Each record that follows goes into your reply unchanged; the pictures do not.

(Beginning of RECORDS SHOWN)

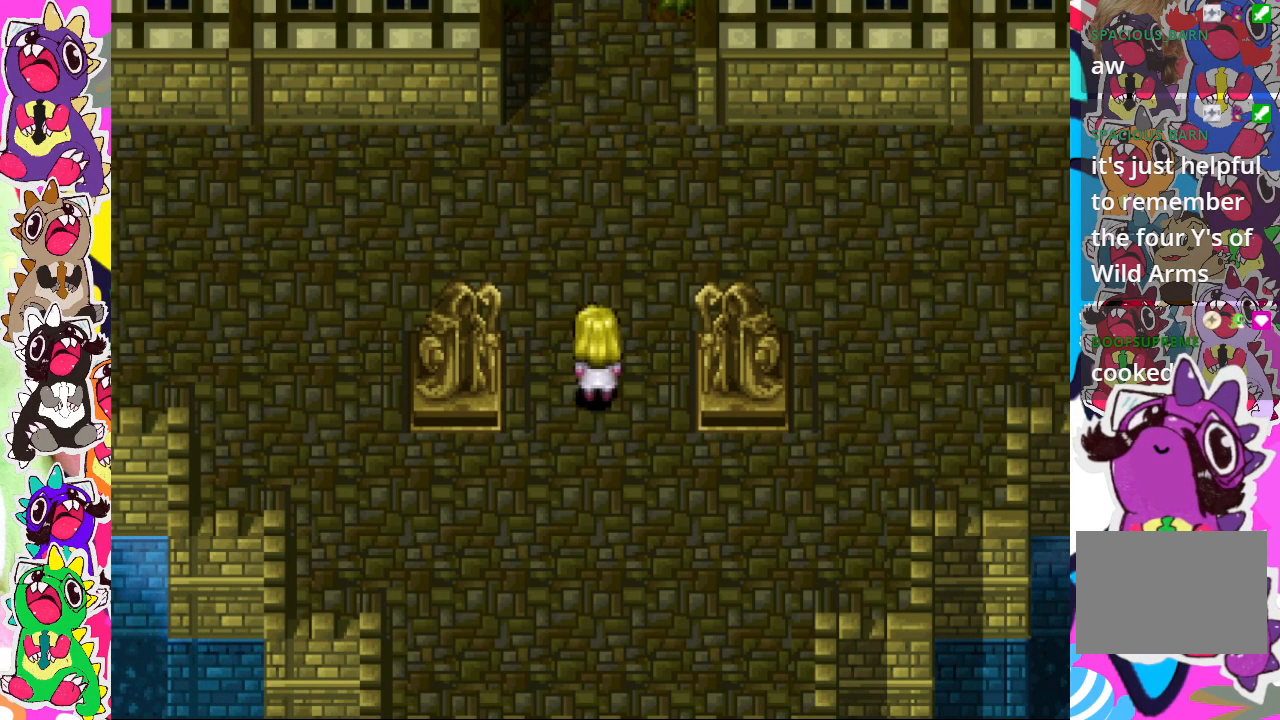
Gameplay with a controller (PlayStation layout); each line is a JSON object with the inputs held at the frame after it. "events" lists button and stick changes between this image and that frame as [ms after this image, input, new state], when the widget could be followed in between. Not read: L3 R3.
{"buttons": ["CROSS"], "left_stick": "center", "right_stick": "center", "events": [[217, "CROSS", "down"]]}
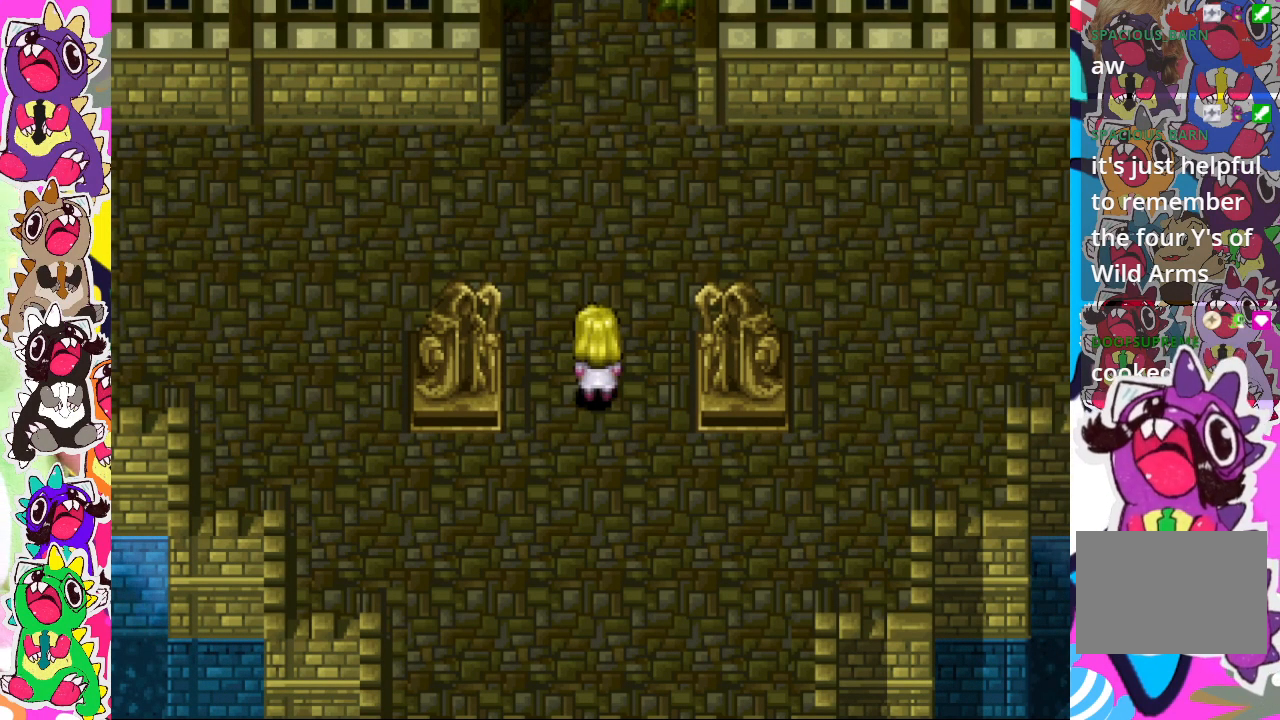
{"buttons": ["CIRCLE"], "left_stick": "center", "right_stick": "center", "events": [[200, "CROSS", "up"], [317, "CIRCLE", "down"]]}
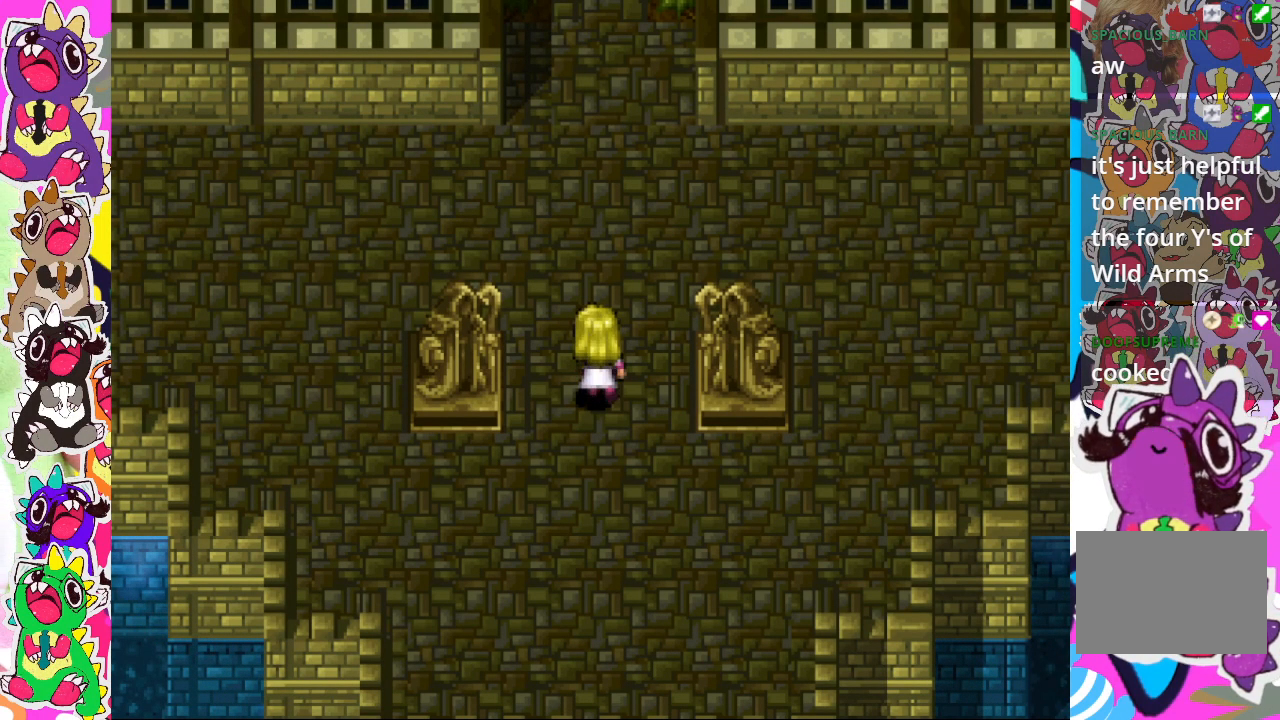
{"buttons": ["CIRCLE"], "left_stick": "center", "right_stick": "center", "events": []}
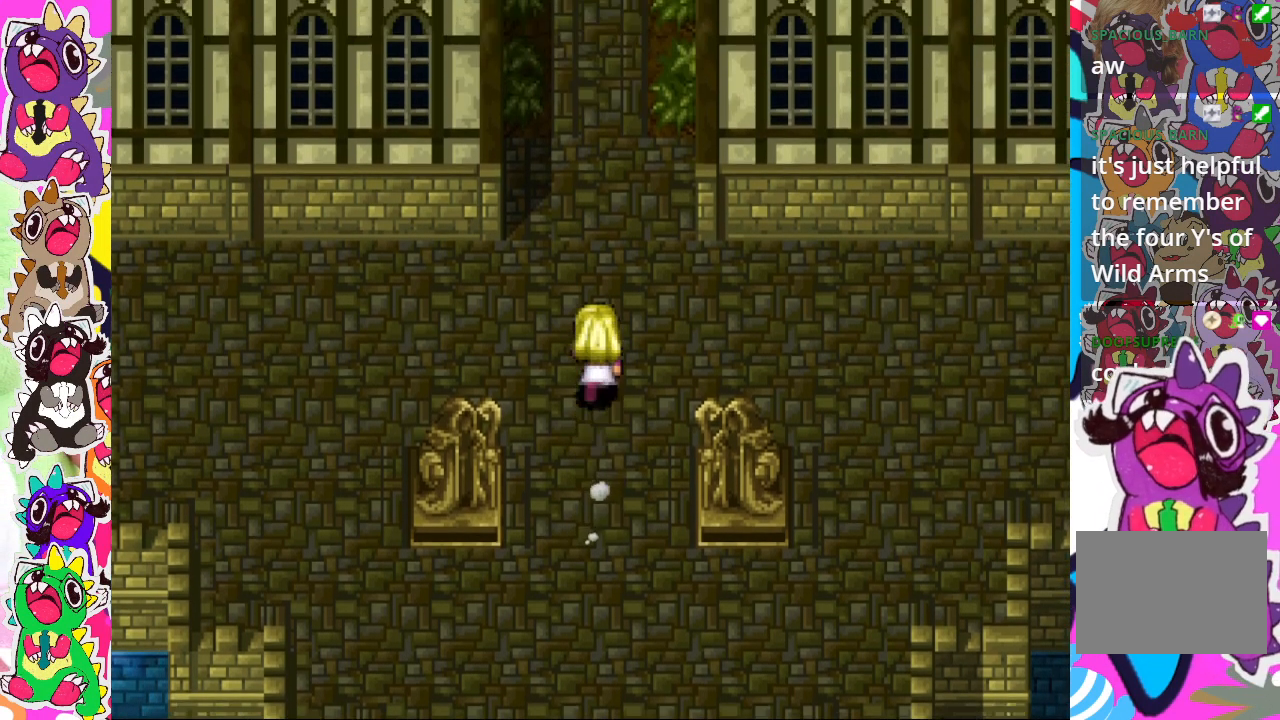
{"buttons": ["CIRCLE"], "left_stick": "center", "right_stick": "center", "events": []}
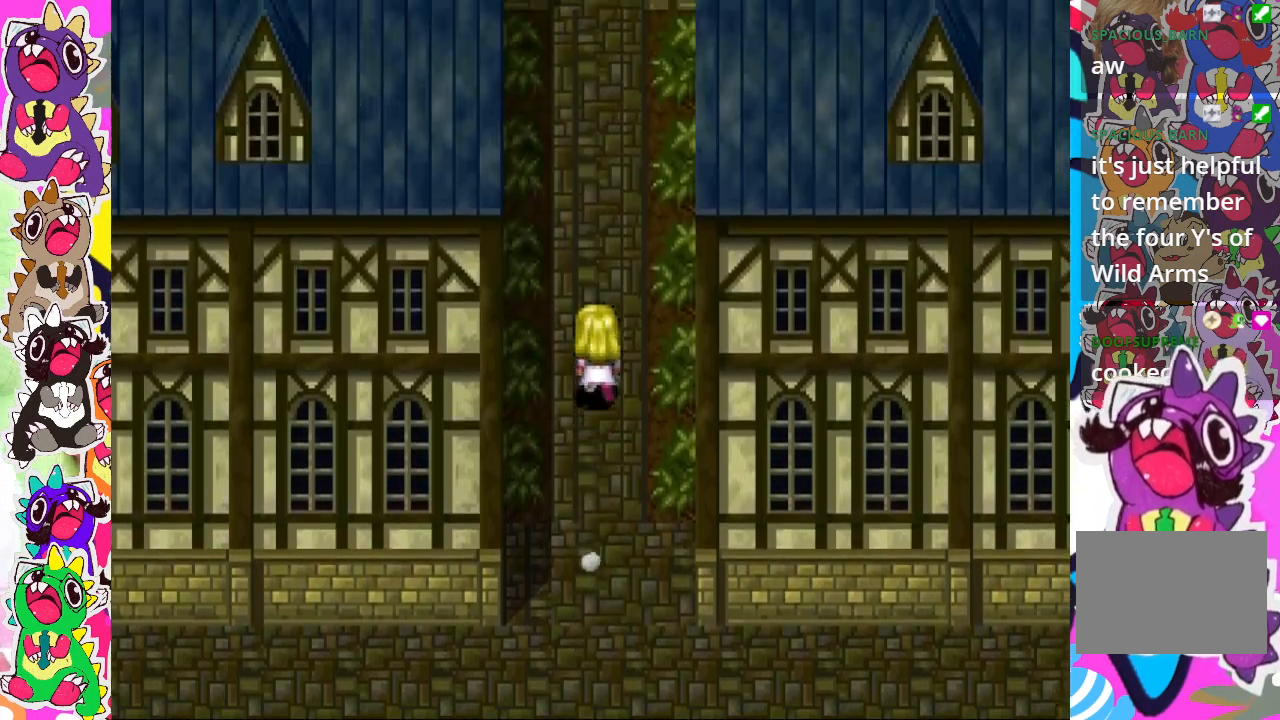
{"buttons": ["CIRCLE"], "left_stick": "center", "right_stick": "center", "events": []}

(End of RECORDS SHOWN)

**SOLVED PROBLEM**
Gameplay with a controller (PlayStation layout); each line is a JSON object with the inputs held at the frame after it. "events" lists button and stick changes between this image and that frame as [ms after this image, input, new state], when the widget could be followed in between. Not read: L3 R3.
{"buttons": ["CROSS"], "left_stick": "center", "right_stick": "center", "events": [[217, "CROSS", "down"]]}
{"buttons": ["CIRCLE"], "left_stick": "center", "right_stick": "center", "events": [[200, "CROSS", "up"], [317, "CIRCLE", "down"]]}
{"buttons": ["CIRCLE"], "left_stick": "center", "right_stick": "center", "events": []}
{"buttons": ["CIRCLE"], "left_stick": "center", "right_stick": "center", "events": []}
{"buttons": ["CIRCLE"], "left_stick": "center", "right_stick": "center", "events": []}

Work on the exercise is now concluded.